This SSSI was designated as a National Nature Reserve in February 2013, but has already been the subject of careful conservation management as a result of its long-recognised special features: the area contains one of the largest stands of transition mire and quaking bog habitat in Wales.
Cors Gyfelog is a level lowland site consisting of a mosaic of habitats which include wet woodland and wet acid heath. The diverse habitats support a rich mix of vegetation including some very rare and beautiful species of wildflowers. The wet woodland consists, in part, of mature willow carr Salix cinerea habitat and this supports rich lichen and other lower plant communities.
This wild and beautiful place is the catchment area for two rivers, the Desach flows northwards from it, and the Dwyfach flows south. Otters are known to use the Dwyfach, and water voles have also been recorded from the site. In winter Snipe find refuge at Cors Gyfelog.
Cors Gyfelog NNR is managed by Natural Resources Wales (NRW).
This reserve is situated between Caernarfon and Porthmadog - see Access note below.
This NNR is not currently suitable for unaccompanied public access. The ground is extremely treacherous even in summer when the water table is at its lowest. Most of the plants, insects and animals that live at Cors Gyfelog can be seen in other nature reserves which have full public access. In north Wales Fenns, Whixall and Bettisfield Mosses and the Anglsey Fens have good facilities for visitors. In the south, you could visit Borth Bog at Dyfi NNR, Crymlyn Bog or Cors Caron (Tregaron Bog), and in the east, Cors y Llyn, near Builth Wells, has a lovely spring wildflower pasture and an excellent boardwalk across the wetland part of the reserve.
There are none at the site, but there are shops, cafes and public toilets in Caernarfon and Porthmadog as well as in the nearby villages.
Much of the biological interest of this nature reserve comes from its plantlife. A number of sedges grow in various parts of the reserve and they include Slender Sedge Carex lasiocarpa, White Sedge Carex curta, Common Sedge Carex nigra, Bottle Sedge Carex rostrata and Mud Sedge Carex limosa.
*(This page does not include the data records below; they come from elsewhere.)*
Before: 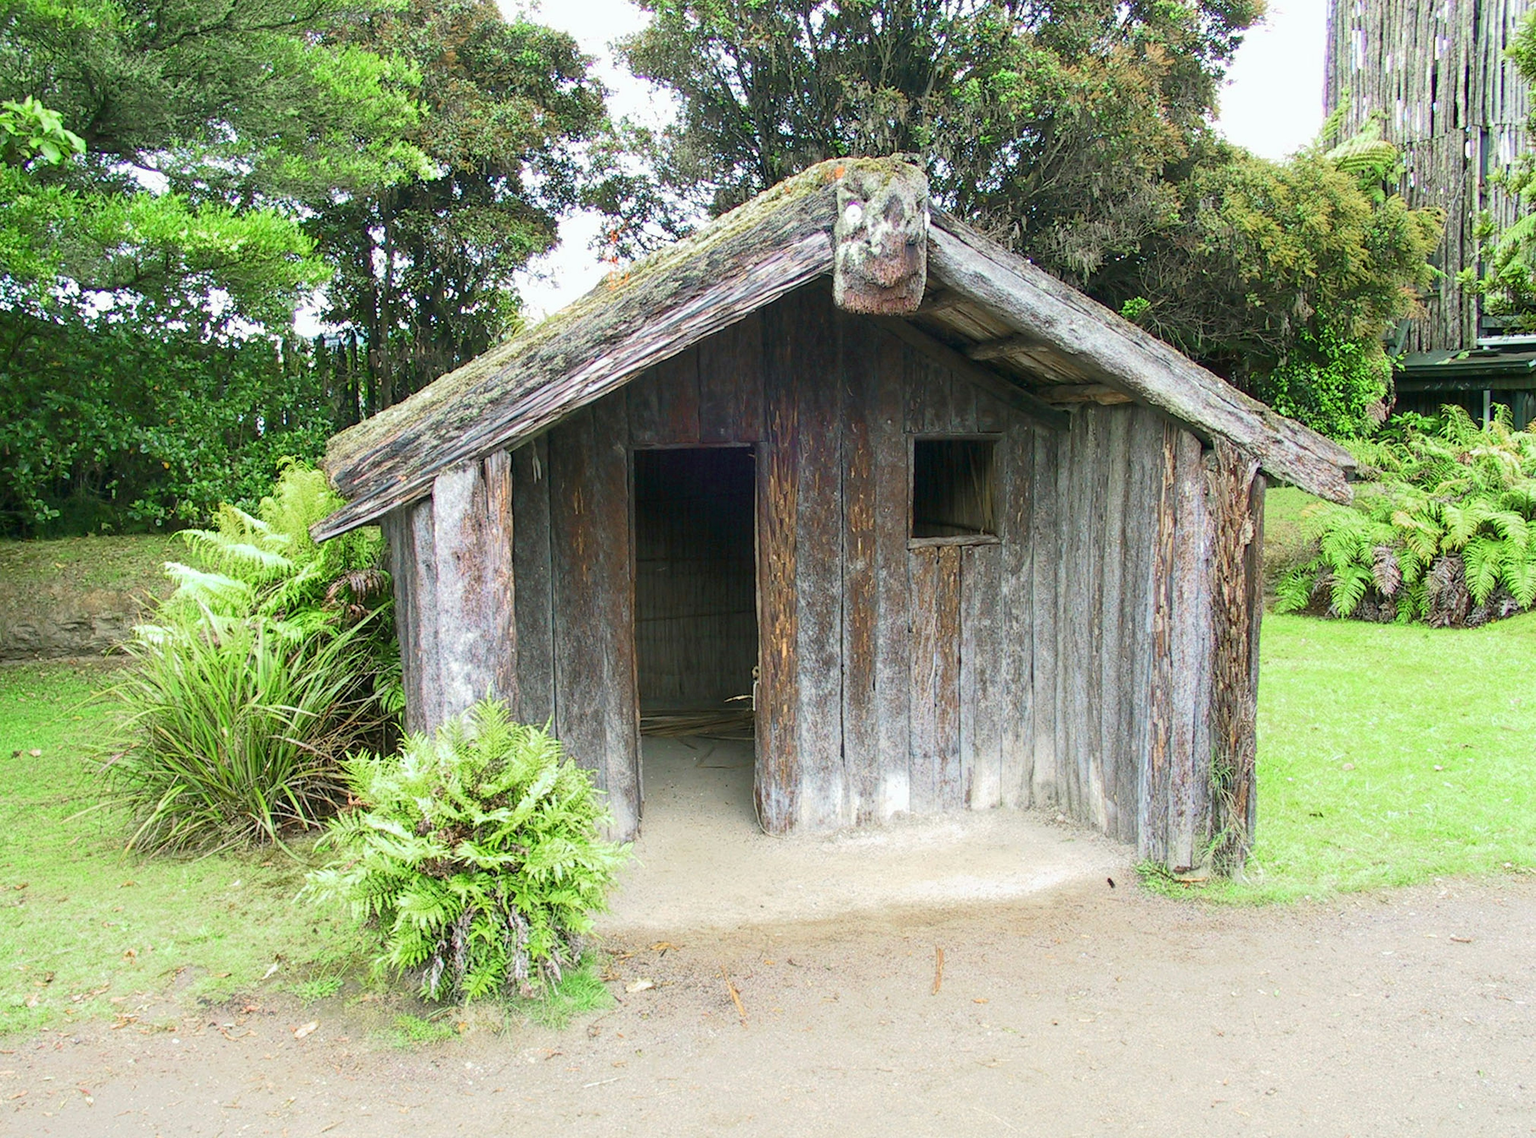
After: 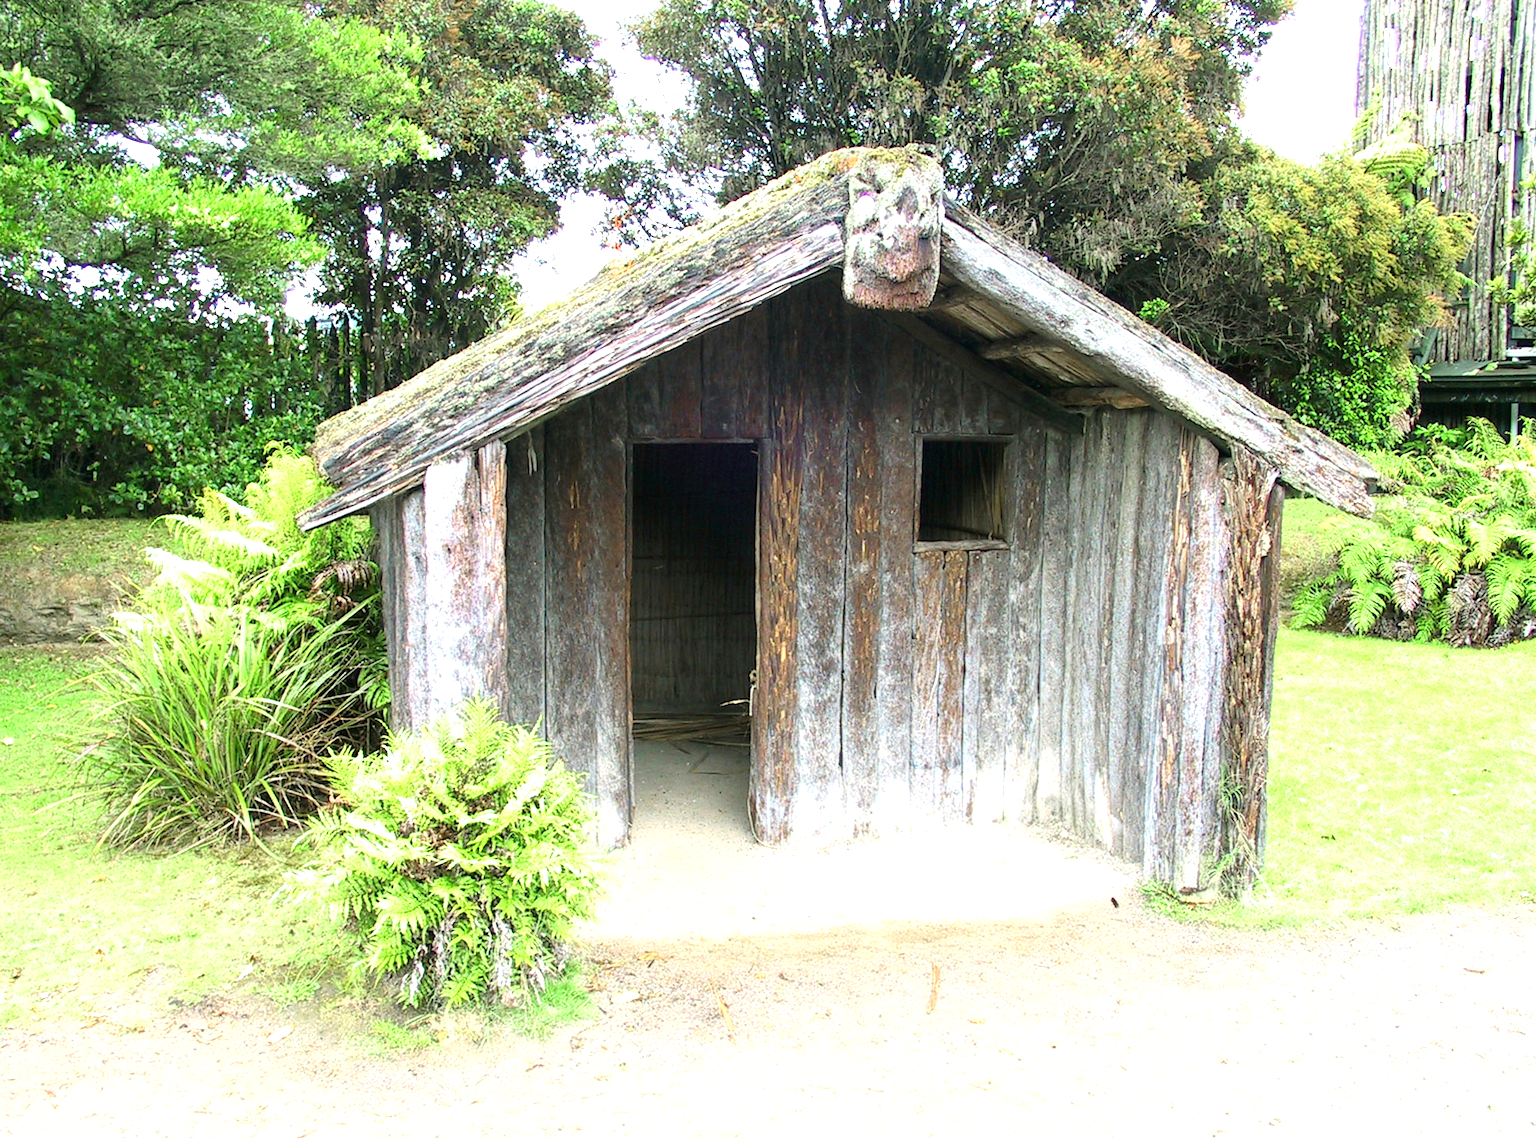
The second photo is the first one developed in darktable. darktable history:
crop and rotate: angle -1.39°
tone equalizer: -8 EV -0.755 EV, -7 EV -0.675 EV, -6 EV -0.564 EV, -5 EV -0.365 EV, -3 EV 0.398 EV, -2 EV 0.6 EV, -1 EV 0.7 EV, +0 EV 0.769 EV
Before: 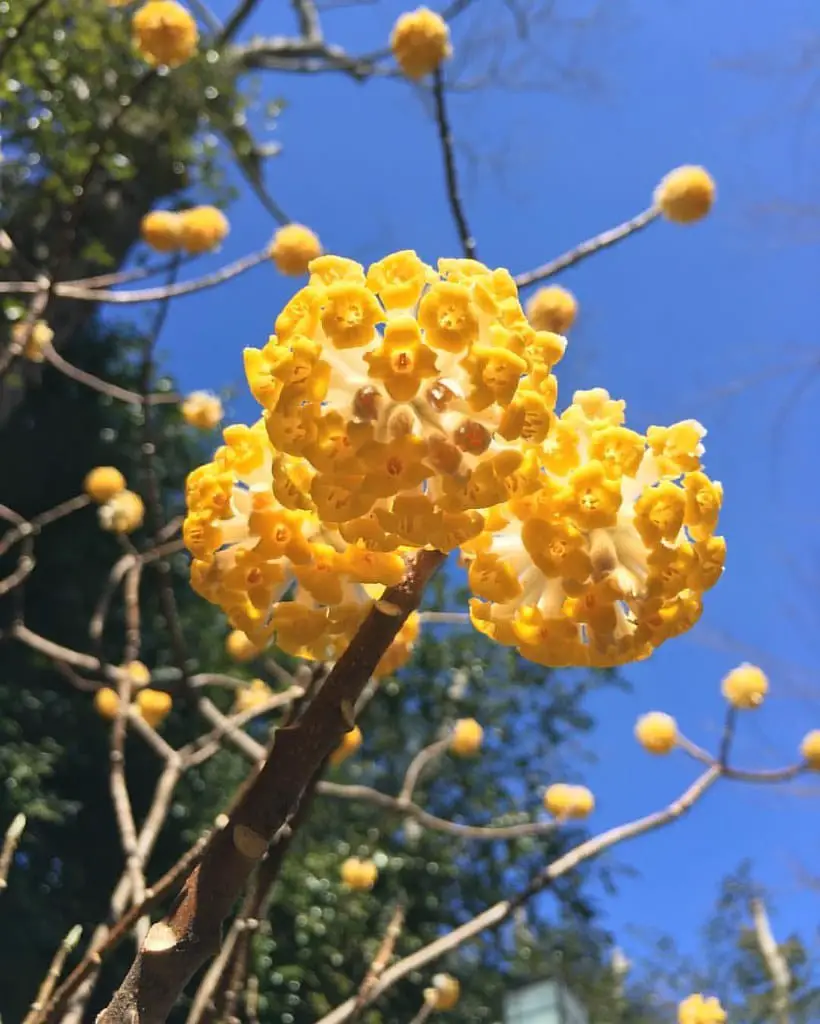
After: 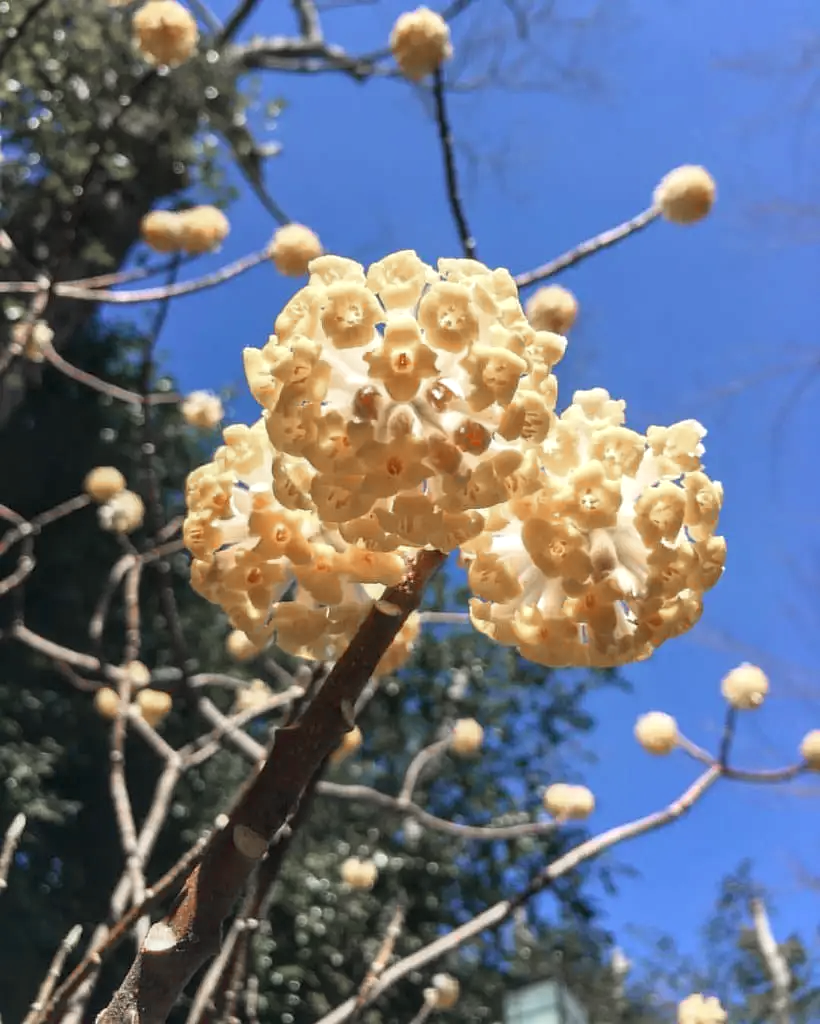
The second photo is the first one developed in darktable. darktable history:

Some of our most beautiful wetland wildflowers grow in Cors Gyfelog: it is an important site for the Globeflower Trollius europaeus which is in steep decline throughout the UK, and two wild orchids, the Bog Orchid Hammarbya paludosa (which falls into the 'interesting' rather than 'beautiful' category) and the Marsh Helleborine Epipactis palustris are both in the reserve. The latter is regarded by some as being our most beautiful wild orchid because the flowers are reminiscent of its more exotic tropical cousins known to us from garden centres and supermarkets. The Bog Orchid is notoriously difficult to spot; it is tiny and green and grows in seasonal flushes in late summer in a number of locations throughout Wales.
Other lovely wildflowers include the Marsh Violet Viola palustris, Marsh Marigold Caltha palustris, Bog Asphodel Narthecium ossifragum, Marsh Cinquefoil Comosum palustre, and Bogbean Menyanthes trifoliata. The Royal Fern Osmunda regalis, which is uncommon in Wales, is also found at Cors Gyfelog.
Many of the plants support rare insects: Slender Sedge supports the rare Silver Fly Acrometopia whalbergi, and Devil's-bit Scabious Sucissa pratensis, is the larval food plant for the Marsh Fritillary butterfly. Both are endangered due to loss of habitat. Other rare insects at Cors Gyfelog include two rare snail-killing flies Tetanocera freyi and Antichaeta analis, and also a rare semi-aquatic weevil Bagous frit.
Otters Lutra lutra and Water Voles Arvicola terrestris have been recently recorded from the Cors Gyfelog area, and it is also home to some special birds: Grasshopper Warblers are recorded from the site which also supports a breeding population of Lesser Redpolls.